A supposer même que l'histoire du foot soit dans la tête de ces personnalités estimables dans leur premier métier mais peu doués pour le second, sa relation est parfaitement vaine pour les amateurs qui ont la faiblesse de se concentrer sur la manière dont victoires ou défaites vont s'opérer, se conquérir ou être infligées.

A moins d'être masochiste, personne, dans ces cercles nombreux autour de la télévision qui va devenir jusqu'au mois de juillet le centre chaleureux et partial des foyers, ne s'y agrège s'il n'a pas au moins une intuition minimale de ce qui se passe sur le terrain et de l'économie générale du match. Les consultants n'auraient à la rigueur du sens que si la majorité des téléspectateurs était ignare en matière de sport. Et encore !

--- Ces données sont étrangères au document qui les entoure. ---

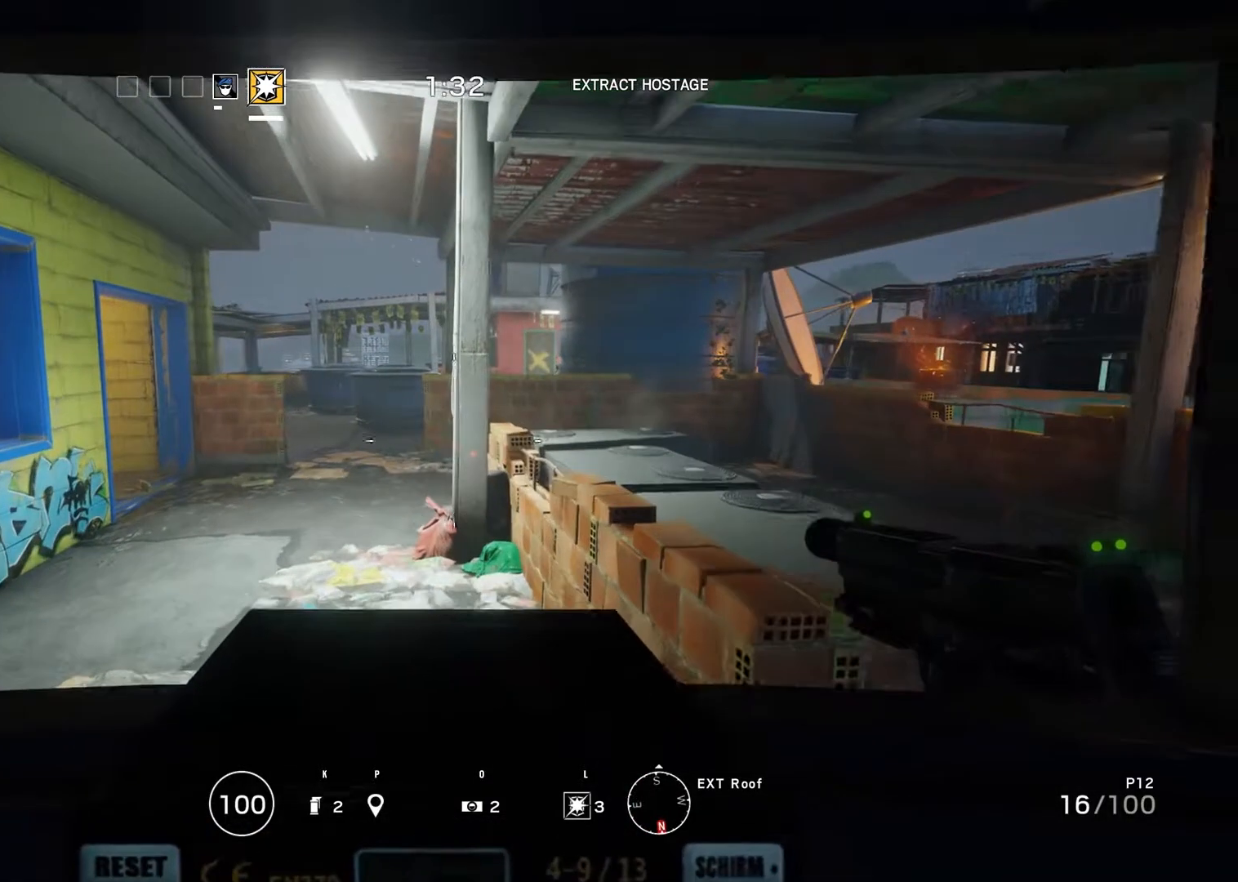
{"keys": ["ctrl_r"], "mouse": [], "events": []}
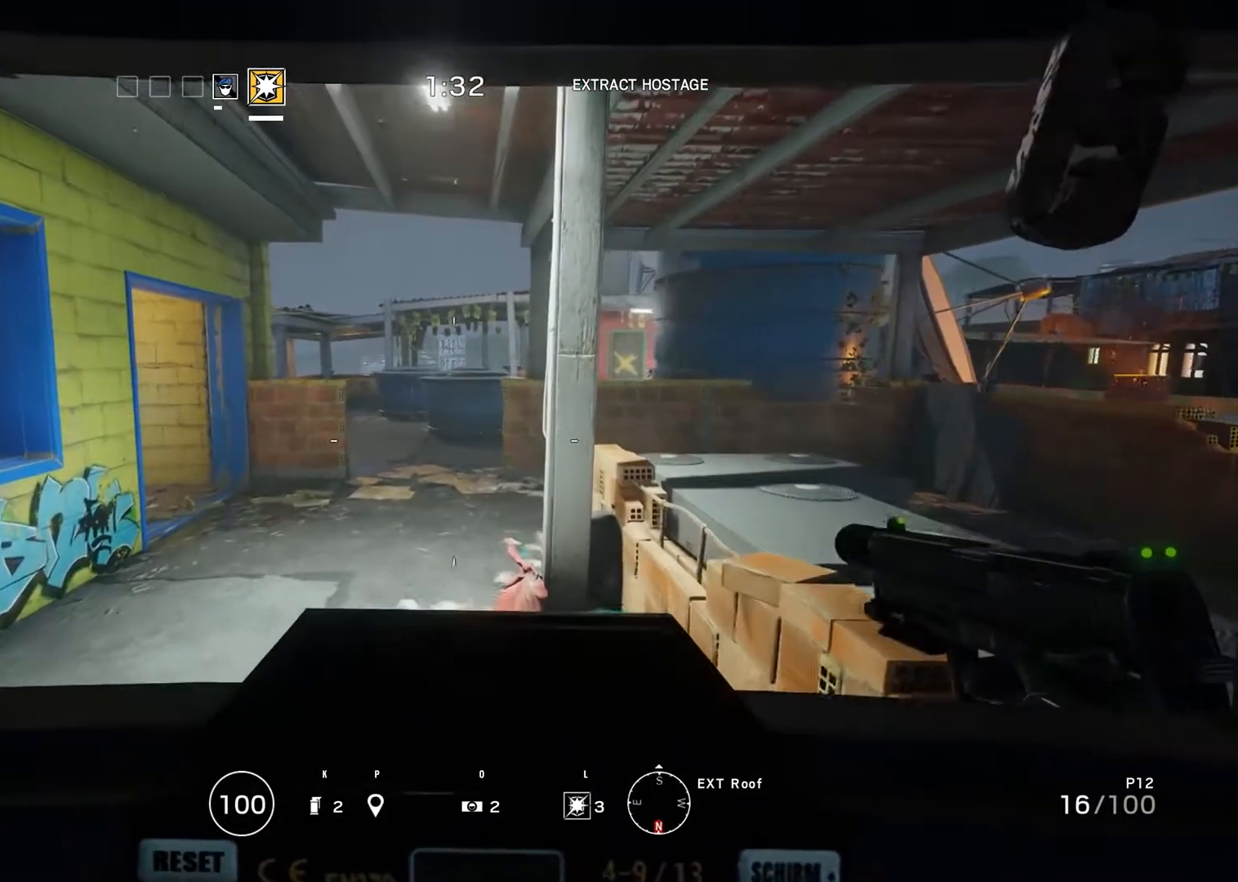
{"keys": ["ctrl_r"], "mouse": [], "events": []}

La tendance d'aujourd'hui, en effet, devient dévastatrice en nous interdisant littéralement d'écouter les images et de voir la réalité à force d'équipes médiatiques dont j'avais écrit en plaisantant que leur nombre un jour dépasserait les onze joueurs de l'équipe. On n'en est plus très loin !

Canal Plus, sur ce plan, est hallucinant - même si je sauve Hervé Mathoux et Messaoud Benterki alors qu'elle pâtit du plus bête des hommes de terrain, Laurent Paganelli, dont le vocabulaire va jusqu'à OK et qui pose des questions profondes comme "vous voulez marquer pour gagner ?"

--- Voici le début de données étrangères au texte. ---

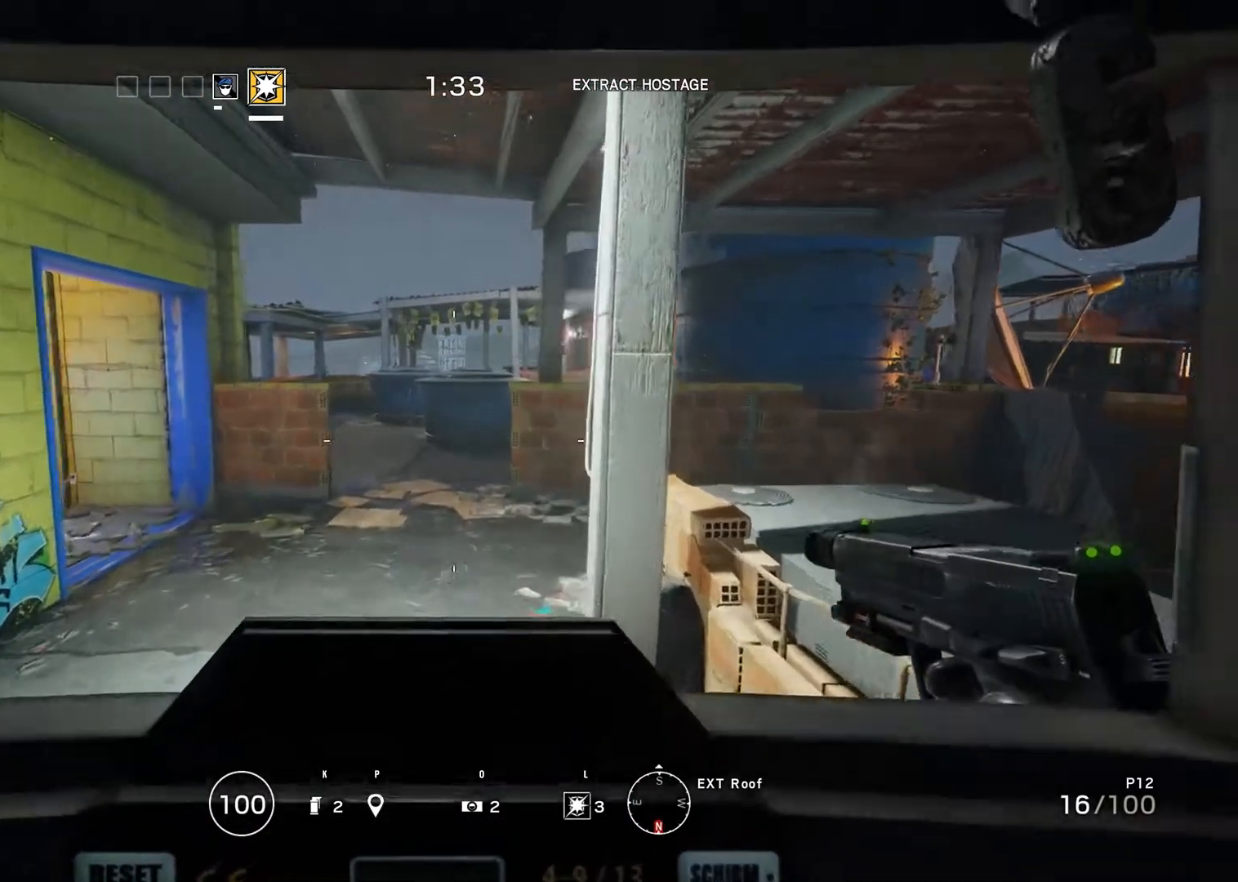
{"keys": ["ctrl_r"], "mouse": [], "events": []}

Malheureusement TF1 est dans le même registre puisqu'à nouveau nous avons eu droit au trio Jeanpierre, Lizarazu et Wenger, pour le match Brésil-Croatie qui a poussé jusqu'à la caricature les traits de la première compétition : la meilleure équipe perd, un pénalty scandaleux et un arbitrage "à la maison" qui augure mal de la suite ! Il a tenté désespérément de multiplier un propos forcément redondant face à un spectacle unique qui n'aurait mérité qu'un seul commentateur et évidemment il aurait fallu garder Liza !

Arsène Wenger, dans cet exercice, apporte à peu près autant que si on m'avait demandé d'entraîner Arsenal ! Tout cela, au fond, révèle un mépris de la substance, de la parole et en définitive du téléspectateur. Ce qui compte ce n'est pas de lui offrir le meilleur, même s'il est singulier, mais de permettre à un petit groupe d'échanger et de justifier son existence par d'inlassables pléonasmes : quand l'image crève les yeux, nul besoin de mots qui la décrivent !

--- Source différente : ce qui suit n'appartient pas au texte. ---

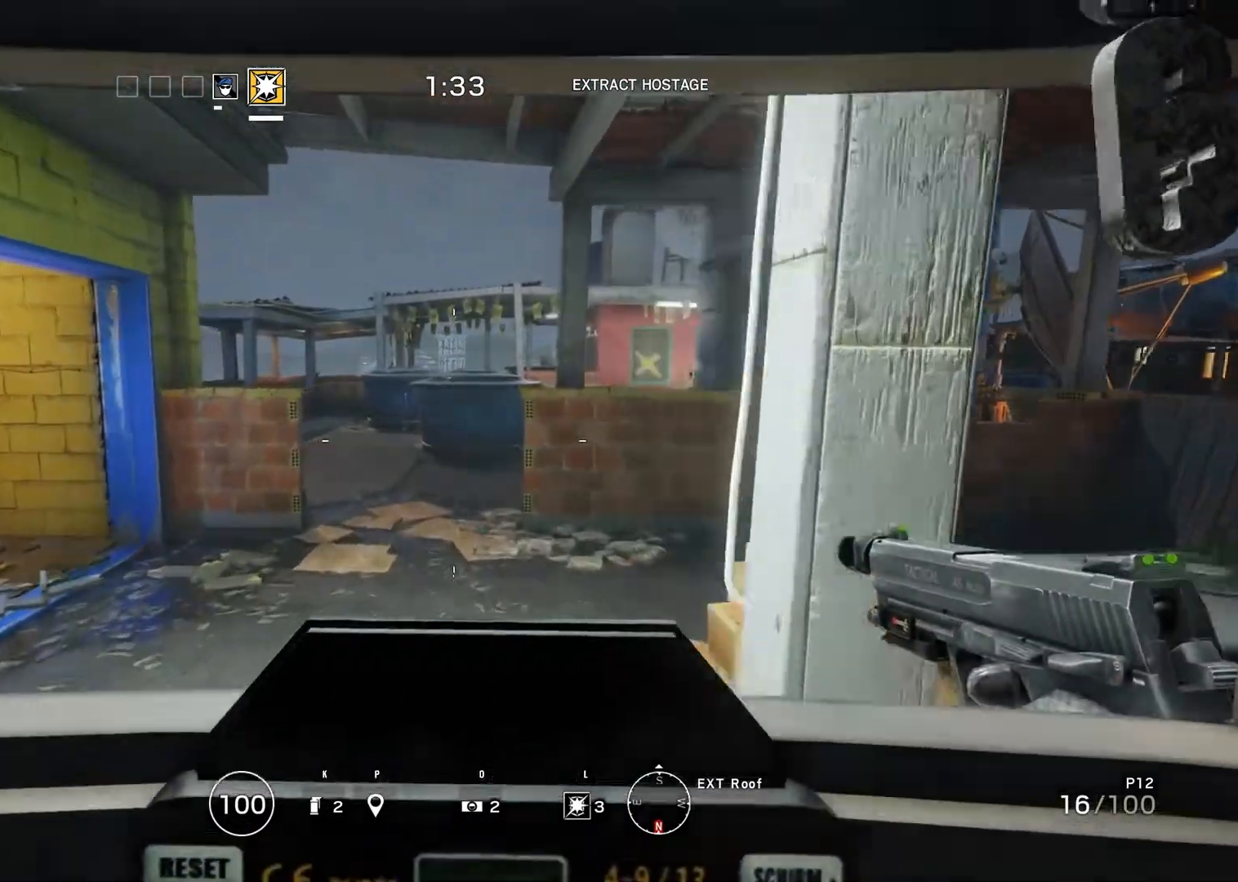
{"keys": ["ctrl_r"], "mouse": [], "events": []}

Il n'y a pas que le foot qui est atteint par ce prurit du commentaire qui vient étouffer l'éclatante force du réel sportif.

Alors que Roland Garros pourrait, devrait être une fête grâce au fin et intelligent Laurent Luyat, on souffre parce que les commentateurs ne veulent pas comprendre que durant les échanges ils doivent se taire. Evidemment, parlant au mauvais moment pour ne rien dire d'essentiel, ils ont ainsi l'impression de justifier leur existence professionnelle. Mais ils accablent et n'apprennent rien. Dans ce domaine, Dominguez et Boetsch sont les plus pervers ! Ils sont redoutables à force de profusion faussement savante et ennuyeuse comme la pluie. On voudrait voir jouer Nadal dans le silence - le nôtre - et on a le bruit de fond de Chamoulaud ou de Cornet. Cherchez l'erreur !

Pourquoi, en matière de sport et pour en revenir au sport populaire par excellence, le football, ce domaine est-il le seul qui s'autorise à rémunérer une multitude de consultants pour rien ? En matière de justice, de culture, de politique, conçoit-on d'adjoindre au journaliste à qui il arrive de maîtriser son sujet à l'écrit ou à l'oral un consultant ancien praticien et voué à apporter des lumières ou un savoir que le professionnel de l'information, s'il est exemplaire, doit posséder ?

Et je ne parle même pas des commentaires "sauvages" puisqu'il paraît que le président de la République, en Andorre, a manifesté, durant une demi-heure, sa science du foot et sa lucidité dans le jugement. Je me demande alors pourquoi il a embauché Nathalie Ianetta qui ne me manquera pas mais à laquelle au moins on ne pourra pas reprocher de voler au secours du succès.

J'aime par-dessus tout le foot. Je ne suis pas un mauvais coucheur parce que je considère que les consultants sont inutiles.

Entre leurs mots, je ne parviens plus à entendre et à voir.

Ils nous saoulent quand notre ivresse ne dépend pas d'eux, n'a pas besoin d'eux.